▸ Instructions for the task: Change every instance of "chart" to "graph" in the rows, starting at the first row and stopping after the line that contains "Read the value at 2007.". Reproduce those rows with nothing else altered.

▸ Record set:

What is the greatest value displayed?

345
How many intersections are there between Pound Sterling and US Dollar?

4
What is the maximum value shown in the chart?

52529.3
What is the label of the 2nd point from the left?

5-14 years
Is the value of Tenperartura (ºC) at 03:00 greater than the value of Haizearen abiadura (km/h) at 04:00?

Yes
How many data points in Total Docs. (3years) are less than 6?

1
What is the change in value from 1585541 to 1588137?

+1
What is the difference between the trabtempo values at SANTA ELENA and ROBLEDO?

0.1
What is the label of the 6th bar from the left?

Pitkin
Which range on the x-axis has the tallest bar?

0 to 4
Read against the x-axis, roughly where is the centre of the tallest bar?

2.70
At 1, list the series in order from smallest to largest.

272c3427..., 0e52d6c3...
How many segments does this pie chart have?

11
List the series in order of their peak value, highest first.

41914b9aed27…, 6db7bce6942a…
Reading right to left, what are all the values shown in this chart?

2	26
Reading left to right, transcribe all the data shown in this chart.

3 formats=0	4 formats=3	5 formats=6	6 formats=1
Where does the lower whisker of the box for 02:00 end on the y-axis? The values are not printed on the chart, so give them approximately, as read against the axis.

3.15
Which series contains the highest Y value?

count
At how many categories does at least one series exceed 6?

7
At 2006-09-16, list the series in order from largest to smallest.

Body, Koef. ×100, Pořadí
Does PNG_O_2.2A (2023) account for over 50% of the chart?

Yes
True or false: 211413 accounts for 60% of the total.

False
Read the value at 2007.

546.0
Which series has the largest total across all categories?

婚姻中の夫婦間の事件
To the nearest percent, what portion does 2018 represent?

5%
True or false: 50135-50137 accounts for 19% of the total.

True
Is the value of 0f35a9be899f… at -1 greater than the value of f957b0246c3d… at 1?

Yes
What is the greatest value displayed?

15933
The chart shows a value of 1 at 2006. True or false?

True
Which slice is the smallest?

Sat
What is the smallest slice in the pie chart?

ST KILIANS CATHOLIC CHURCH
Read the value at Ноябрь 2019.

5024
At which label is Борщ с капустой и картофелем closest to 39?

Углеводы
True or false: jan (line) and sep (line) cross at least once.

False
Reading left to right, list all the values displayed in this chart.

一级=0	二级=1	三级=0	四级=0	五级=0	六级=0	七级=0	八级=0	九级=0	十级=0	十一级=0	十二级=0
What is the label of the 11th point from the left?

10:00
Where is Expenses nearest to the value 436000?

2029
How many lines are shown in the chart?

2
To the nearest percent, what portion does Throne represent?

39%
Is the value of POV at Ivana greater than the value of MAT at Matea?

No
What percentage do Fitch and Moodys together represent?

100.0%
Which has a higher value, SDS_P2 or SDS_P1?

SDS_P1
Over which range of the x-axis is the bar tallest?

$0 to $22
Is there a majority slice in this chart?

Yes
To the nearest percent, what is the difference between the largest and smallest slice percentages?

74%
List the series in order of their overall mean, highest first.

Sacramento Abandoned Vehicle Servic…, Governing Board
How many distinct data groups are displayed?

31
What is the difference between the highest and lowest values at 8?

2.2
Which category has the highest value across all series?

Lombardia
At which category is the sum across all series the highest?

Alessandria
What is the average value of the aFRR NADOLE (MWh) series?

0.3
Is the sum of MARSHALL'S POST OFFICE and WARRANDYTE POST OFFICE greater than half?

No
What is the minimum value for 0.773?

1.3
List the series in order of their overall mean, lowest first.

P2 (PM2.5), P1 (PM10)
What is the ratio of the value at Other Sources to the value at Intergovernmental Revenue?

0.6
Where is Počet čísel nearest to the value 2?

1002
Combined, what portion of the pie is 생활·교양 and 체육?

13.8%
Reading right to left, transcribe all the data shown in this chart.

▸ Output for this task:
What is the greatest value displayed?

345
How many intersections are there between Pound Sterling and US Dollar?

4
What is the maximum value shown in the graph?

52529.3
What is the label of the 2nd point from the left?

5-14 years
Is the value of Tenperartura (ºC) at 03:00 greater than the value of Haizearen abiadura (km/h) at 04:00?

Yes
How many data points in Total Docs. (3years) are less than 6?

1
What is the change in value from 1585541 to 1588137?

+1
What is the difference between the trabtempo values at SANTA ELENA and ROBLEDO?

0.1
What is the label of the 6th bar from the left?

Pitkin
Which range on the x-axis has the tallest bar?

0 to 4
Read against the x-axis, roughly where is the centre of the tallest bar?

2.70
At 1, list the series in order from smallest to largest.

272c3427..., 0e52d6c3...
How many segments does this pie graph have?

11
List the series in order of their peak value, highest first.

41914b9aed27…, 6db7bce6942a…
Reading right to left, what are all the values shown in this graph?

2	26
Reading left to right, transcribe all the data shown in this graph.

3 formats=0	4 formats=3	5 formats=6	6 formats=1
Where does the lower whisker of the box for 02:00 end on the y-axis? The values are not printed on the graph, so give them approximately, as read against the axis.

3.15
Which series contains the highest Y value?

count
At how many categories does at least one series exceed 6?

7
At 2006-09-16, list the series in order from largest to smallest.

Body, Koef. ×100, Pořadí
Does PNG_O_2.2A (2023) account for over 50% of the graph?

Yes
True or false: 211413 accounts for 60% of the total.

False
Read the value at 2007.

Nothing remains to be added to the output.